Material for the task
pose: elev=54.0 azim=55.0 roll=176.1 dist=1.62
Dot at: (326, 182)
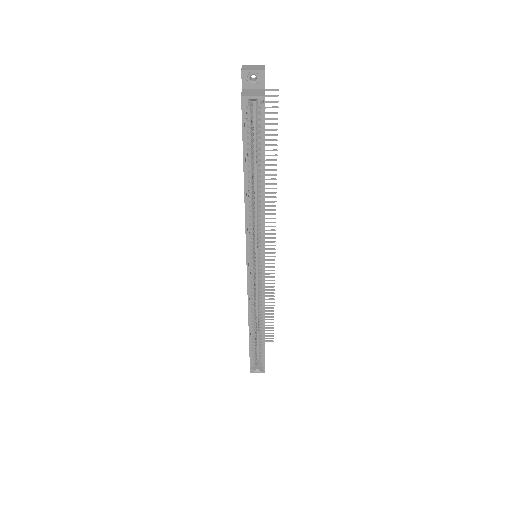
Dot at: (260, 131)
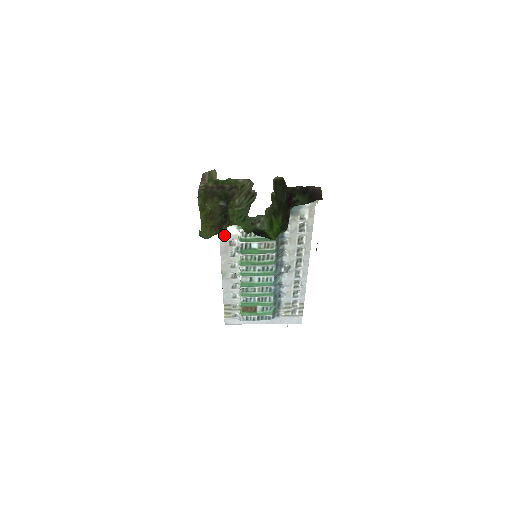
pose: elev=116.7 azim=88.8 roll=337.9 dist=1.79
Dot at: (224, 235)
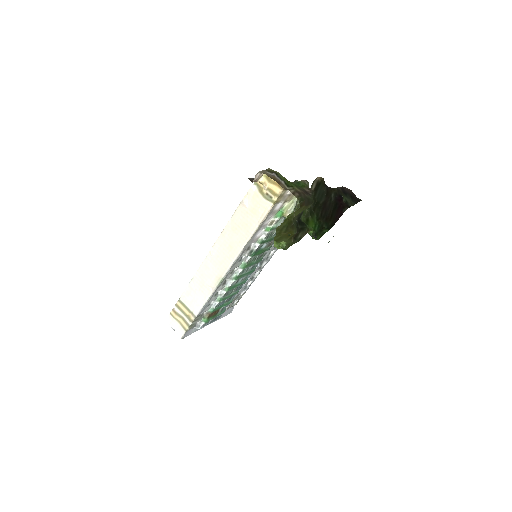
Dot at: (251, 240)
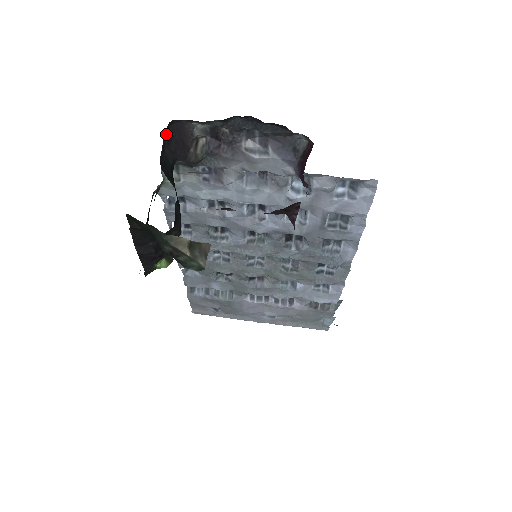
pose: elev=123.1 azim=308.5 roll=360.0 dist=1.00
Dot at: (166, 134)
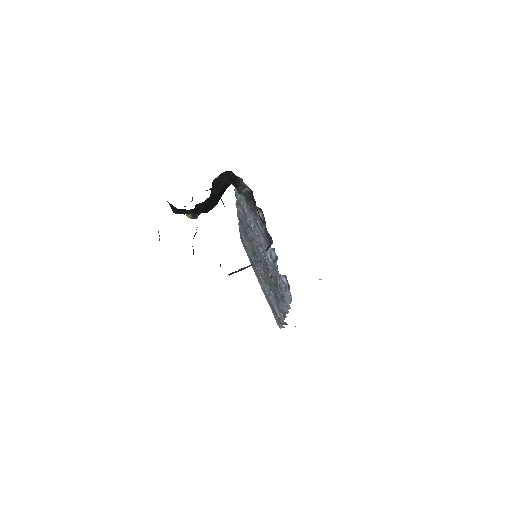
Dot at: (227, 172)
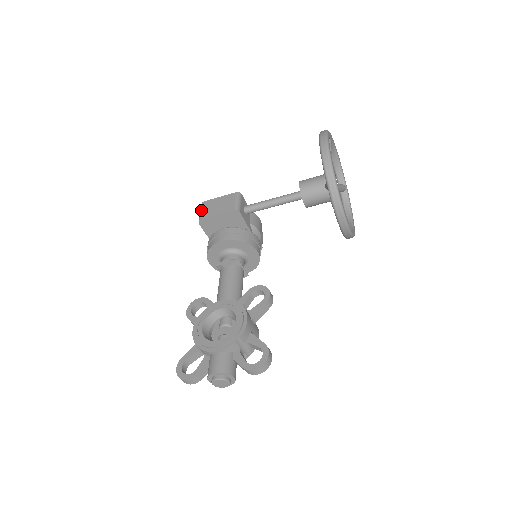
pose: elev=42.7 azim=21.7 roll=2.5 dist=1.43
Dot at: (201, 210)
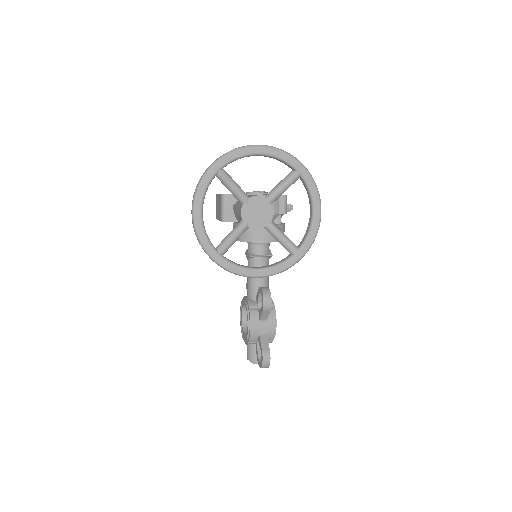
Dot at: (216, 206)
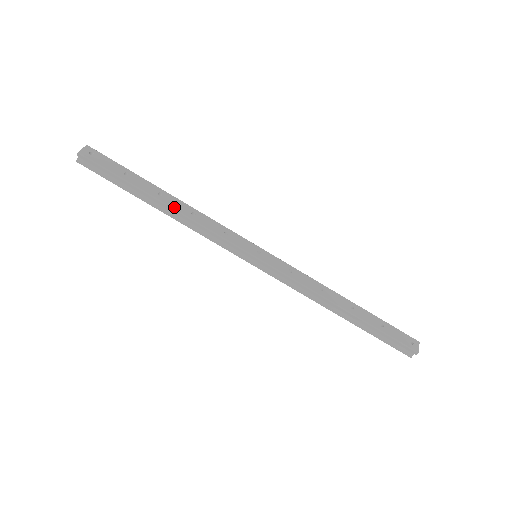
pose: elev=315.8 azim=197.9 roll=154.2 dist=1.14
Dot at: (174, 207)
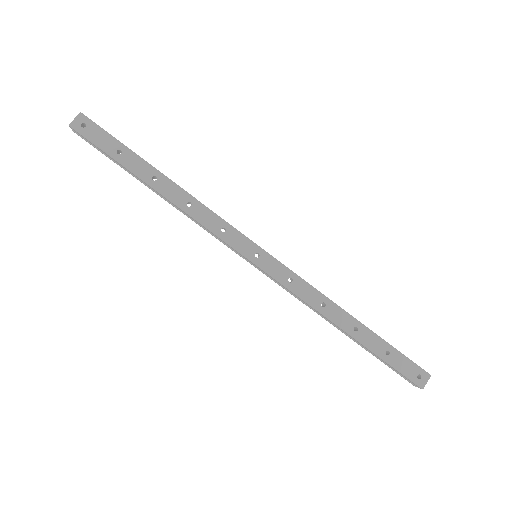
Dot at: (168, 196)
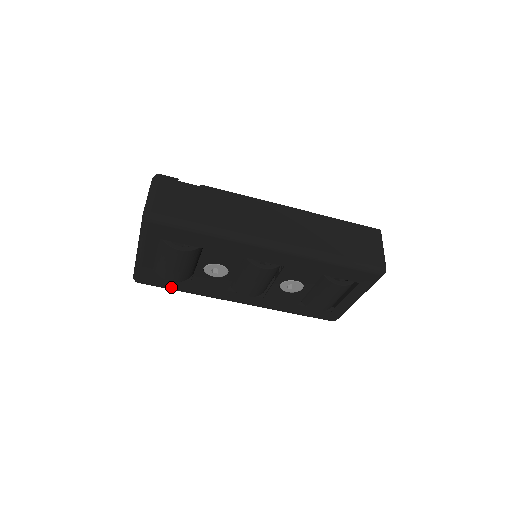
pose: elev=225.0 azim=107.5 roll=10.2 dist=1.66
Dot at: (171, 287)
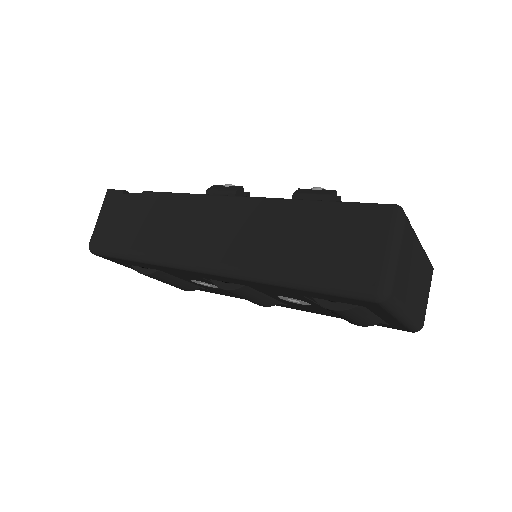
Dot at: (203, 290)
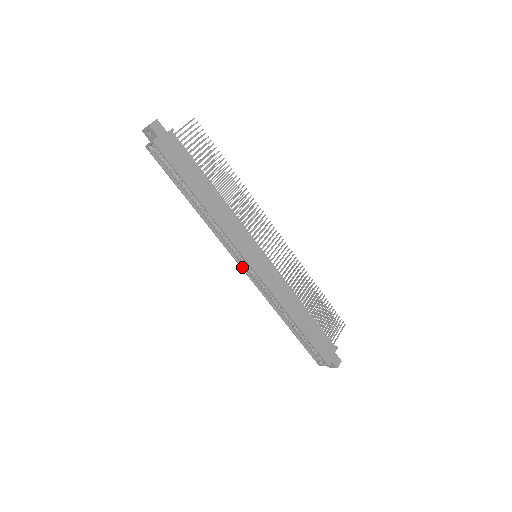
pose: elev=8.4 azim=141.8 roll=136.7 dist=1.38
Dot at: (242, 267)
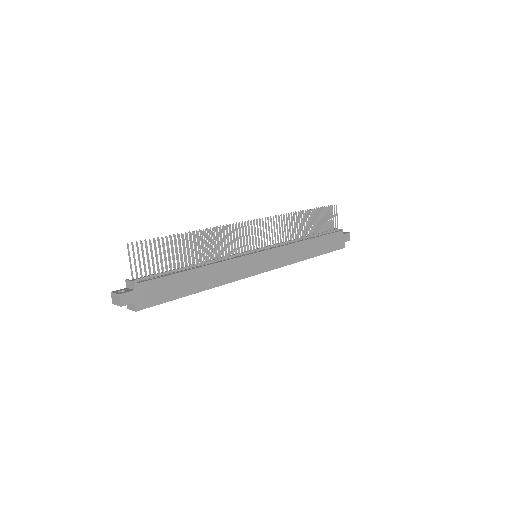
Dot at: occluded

Short problem
Rewrite all of the material above, replacing "pose" with "camera" and leaving everything else unchanged. Leave out the pictures.

Solution for this problem
camera: elev=54.0 azim=55.0 roll=176.1 dist=1.62
Dot at: (326, 182)
Dot at: (260, 131)
camera: elev=116.7 azim=88.8 roll=337.9 dist=1.79
Dot at: (224, 235)
Dot at: (251, 240)
camera: elev=123.1 azim=308.5 roll=360.0 dist=1.00
Dot at: (166, 134)
Dot at: (227, 172)
camera: elev=42.7 azim=21.7 roll=2.5 dist=1.43
Dot at: (201, 210)
Dot at: (216, 206)
camera: elev=315.8 azim=197.9 roll=154.2 dist=1.14
Dot at: (174, 207)
Dot at: (168, 196)
camera: elev=225.0 azim=107.5 roll=10.2 dist=1.66
Dot at: (171, 287)
Dot at: (203, 290)
camera: elev=8.4 azim=141.8 roll=136.7 dist=1.38
Dot at: (242, 267)
Dot at: occluded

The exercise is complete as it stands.